Chicago Gangsters von Reich der Spiele

Ein Spiel um Handel, Macht und viele Dollars!

Ein bisschen Schmiergeld hin- und hergeschoben, ab und an die Waffen spielen lassen, wenn’s denn sein muss, eine kleine Erpressung hier und da – Ganoven in den zwanziger Jahren in Chicago müssen ein ziemlich tristes Dasein geführt haben. Zumindest, wenn man dem Spielgefühl glaubt, dass Chicago Gangsters vermittelt.

Dabei klingt alles anfangs sehr viel versprechend: Immer zwei Spieler gehen in jeder Runde eine Koalition ein und kämpfen gemeinsam gegen die anderen beiden. Wow, das klingt spannend, das klingt dynamisch, das klingt nach einem geradezu subtil-psychologischen Nervenkrieg – vepufft allerdings aufgrund der äußerst simplen Mechanismen, die das Spiel sonst noch bietet. Auf einer Stadtteilkarte wird angegeben, mit welchen der drei Mittelkarten (Schmiergeld, Waffen, Erpressung)  gekämpft werden kann, Beutekarten bestimmen die lockende Belohnung, eine umkämpfte Person wird daneben gelegt, und auch das aktuelle Bündnis wird bei Karte bestimmt. Soviel zur Rundenvorbereitung.

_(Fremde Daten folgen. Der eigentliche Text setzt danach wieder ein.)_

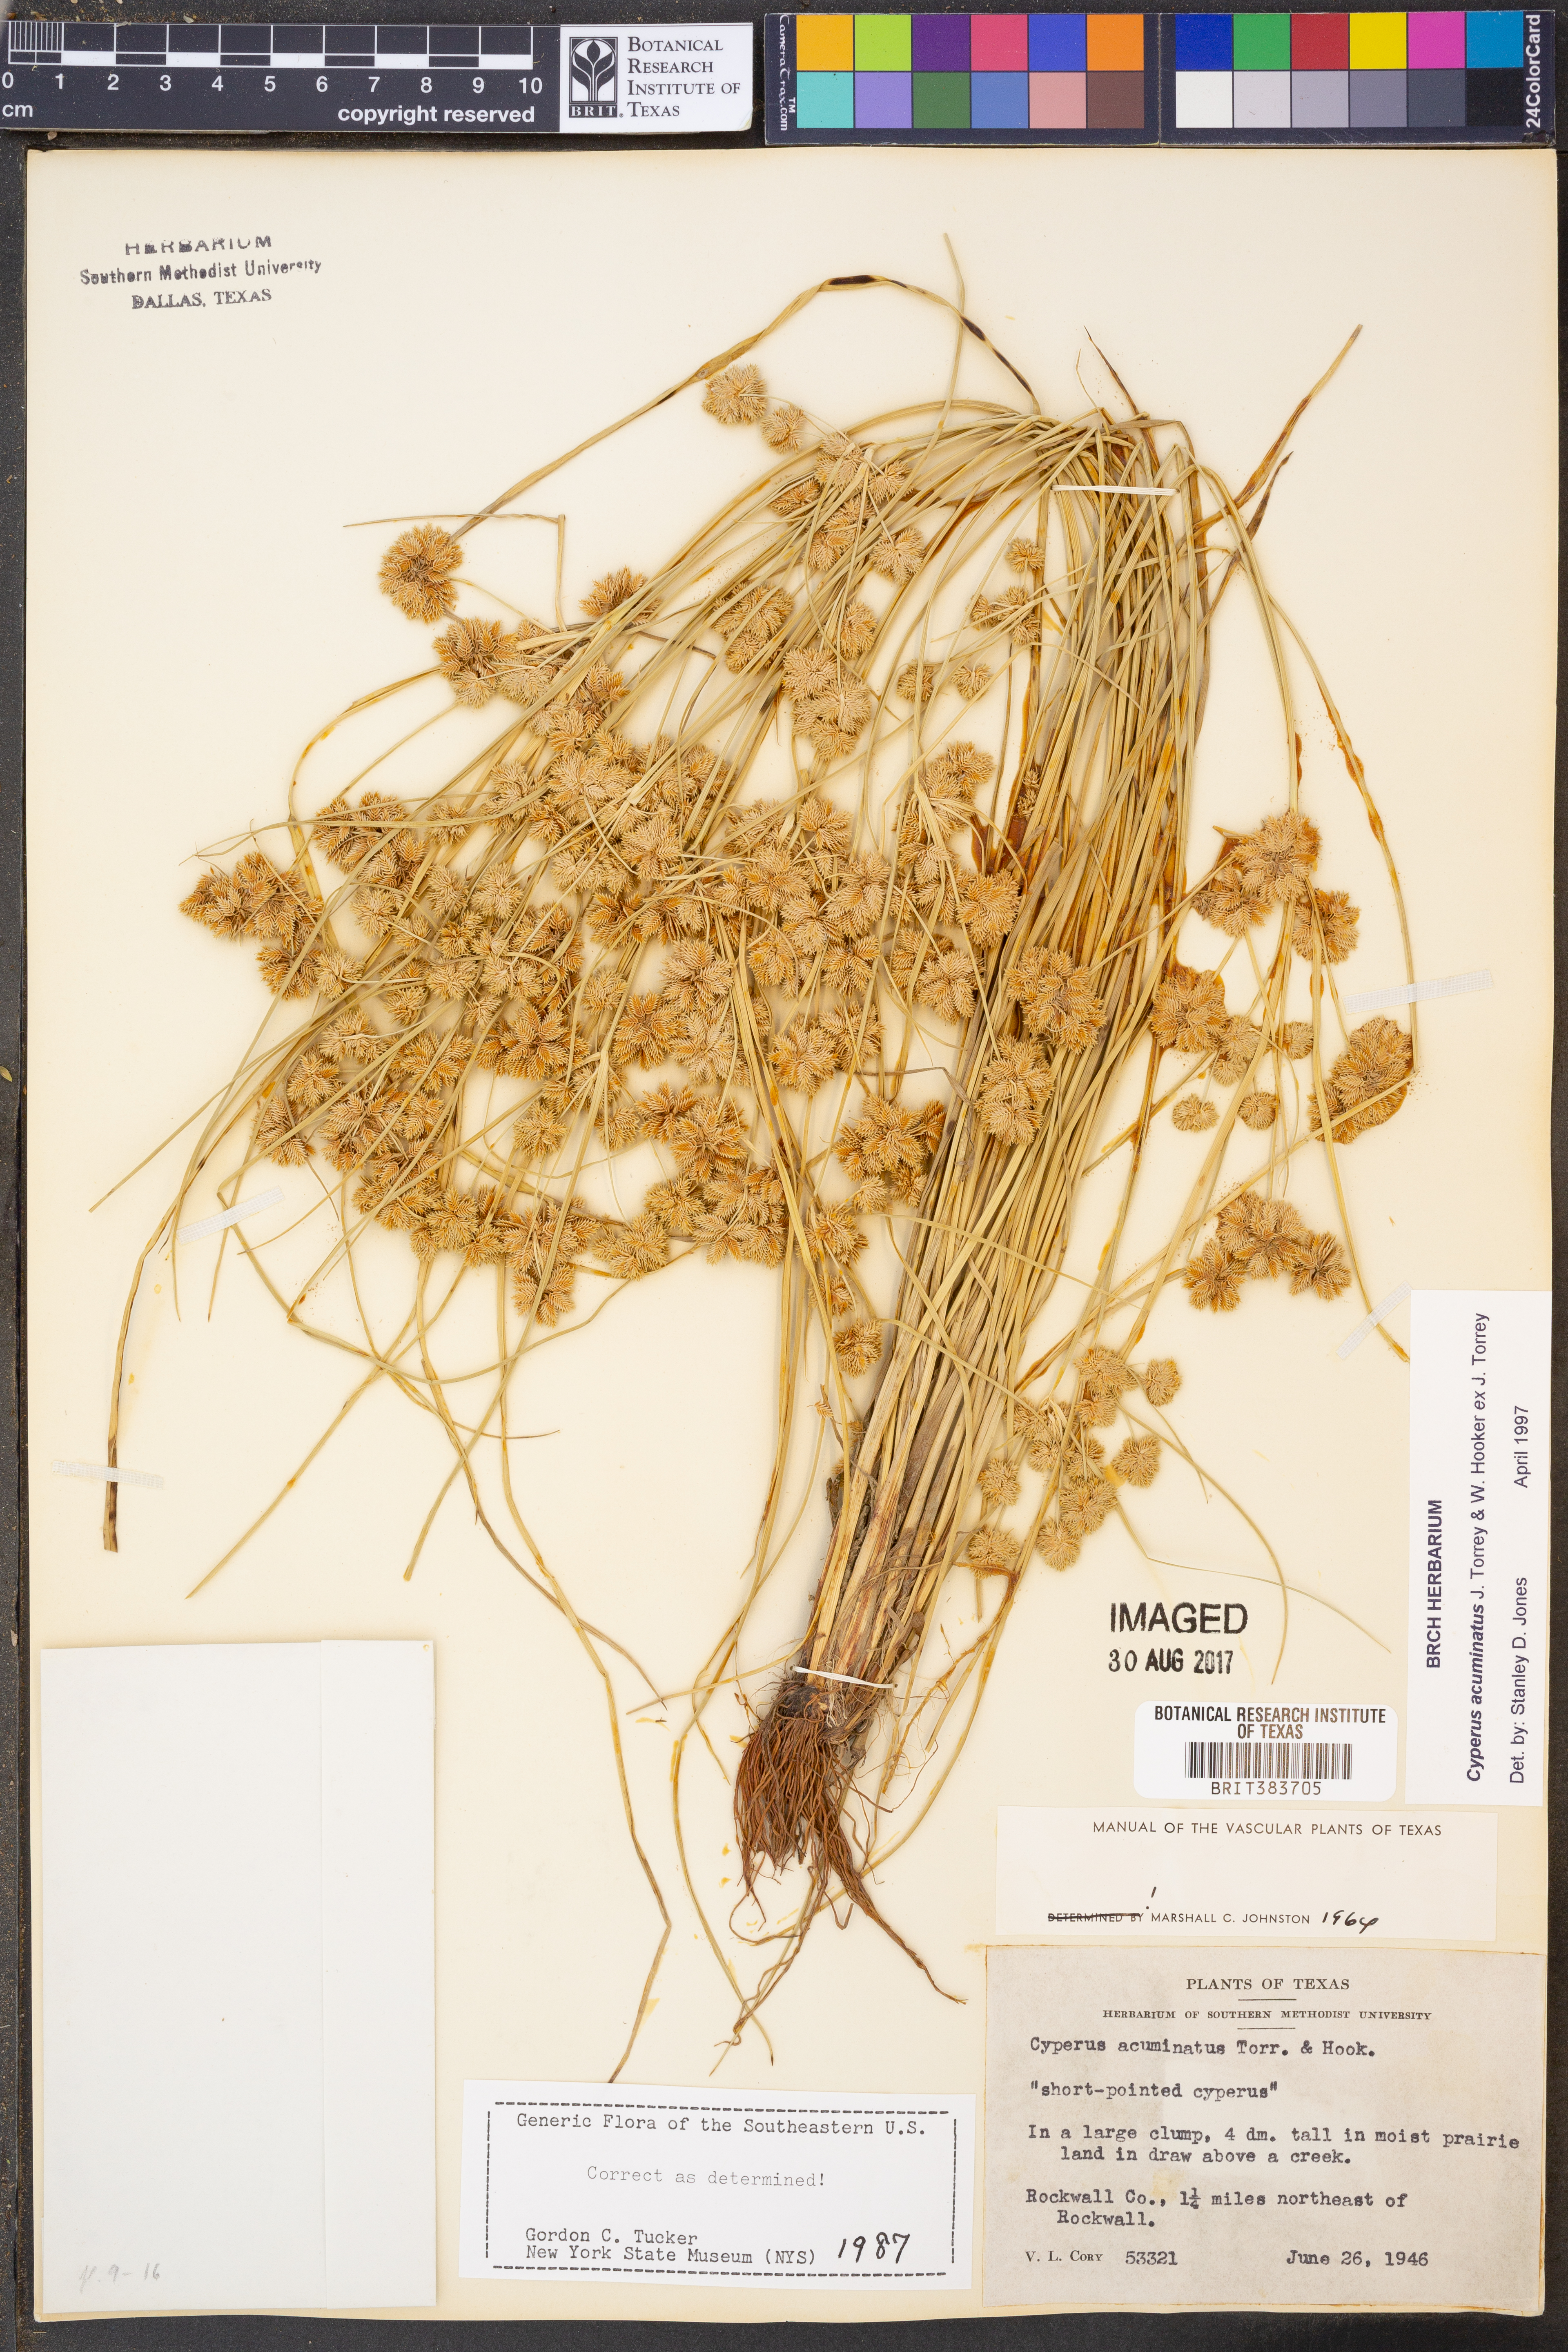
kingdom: Plantae
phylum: Tracheophyta
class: Liliopsida
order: Poales
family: Cyperaceae
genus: Cyperus
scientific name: Cyperus acuminatus
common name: Short-pointed cyperus
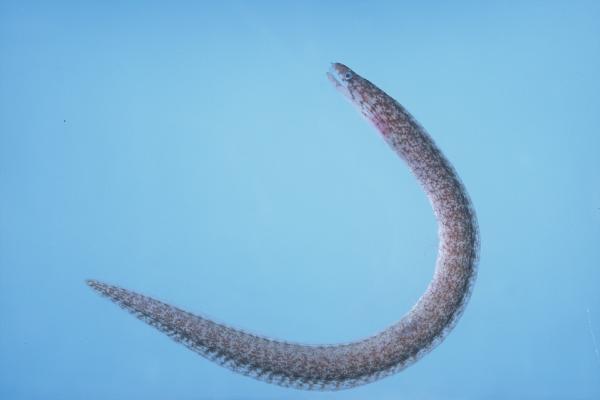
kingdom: Animalia
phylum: Chordata
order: Anguilliformes
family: Muraenidae
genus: Gymnothorax
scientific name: Gymnothorax chilospilus
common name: Lipspot moray
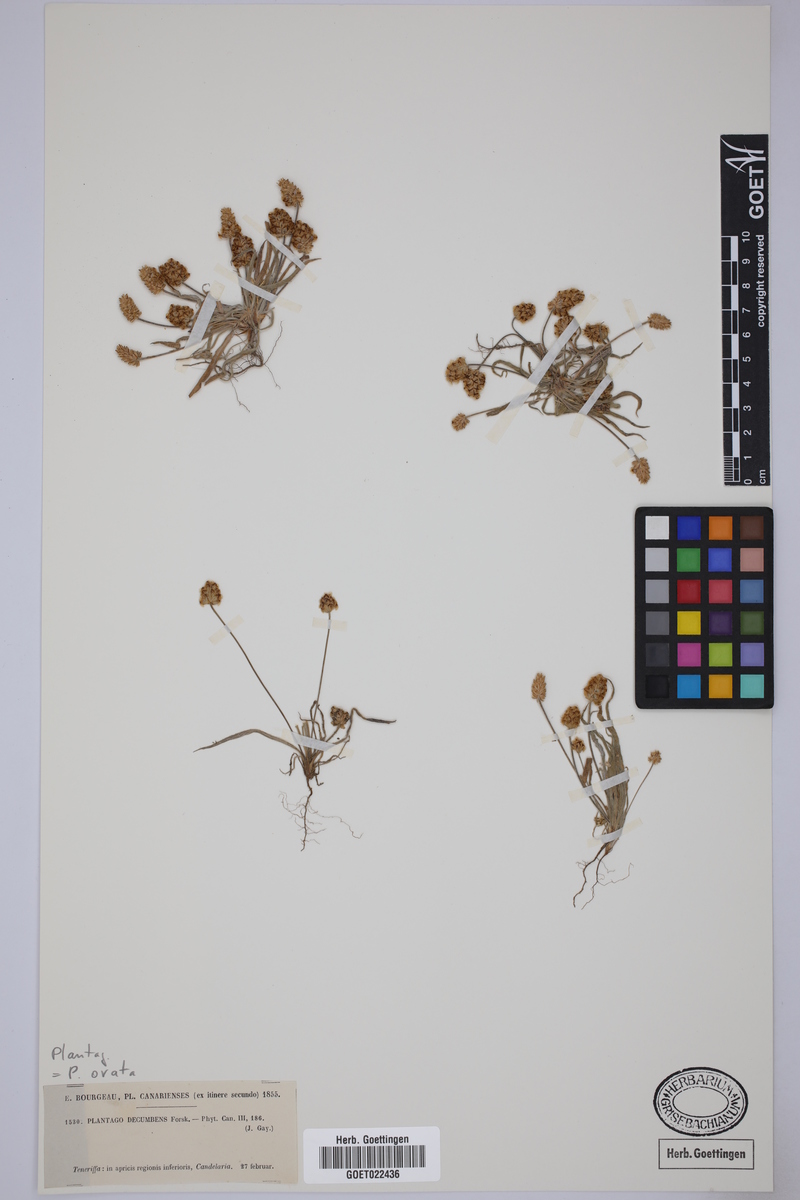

Die beiden Spieler der ersten Partei, die Herausforderer, legen entsprechende Mittelkarten aus, zuerst verdeckt, dann wird offengelegt. Die anderen beiden Spieler, die sinnigerweise Verteidiger genannt werden, halten ebenfalls mit ihren Handkarten dagegen. Ein Vergleich zeigt, wer gewinnt und wer ein bisschen weniger gewinnt. Denn – und das ist eines der großen Mankos des Spieles – bekommt jeder eigentlich immer irgendetwas, das ihm nutzt. Sogar die so genannten "Verlierer" können einen leckeren Schluck Alkohol gewinnen, der nichts anderes als ein Siegpunkt ist. Irgendetwas nützliches springt also (fast) immer heraus. Derjenige, der in einer Koalition mehr Punkte beigesteuert hat, sucht sich zuerst ein Paket aus, der zweite muss nehmen, was übrig bleibt. Wer nach zehn bis zwölf Runden den meisten Alkohol intus – Verzeihung – errungen hat, gewinnt.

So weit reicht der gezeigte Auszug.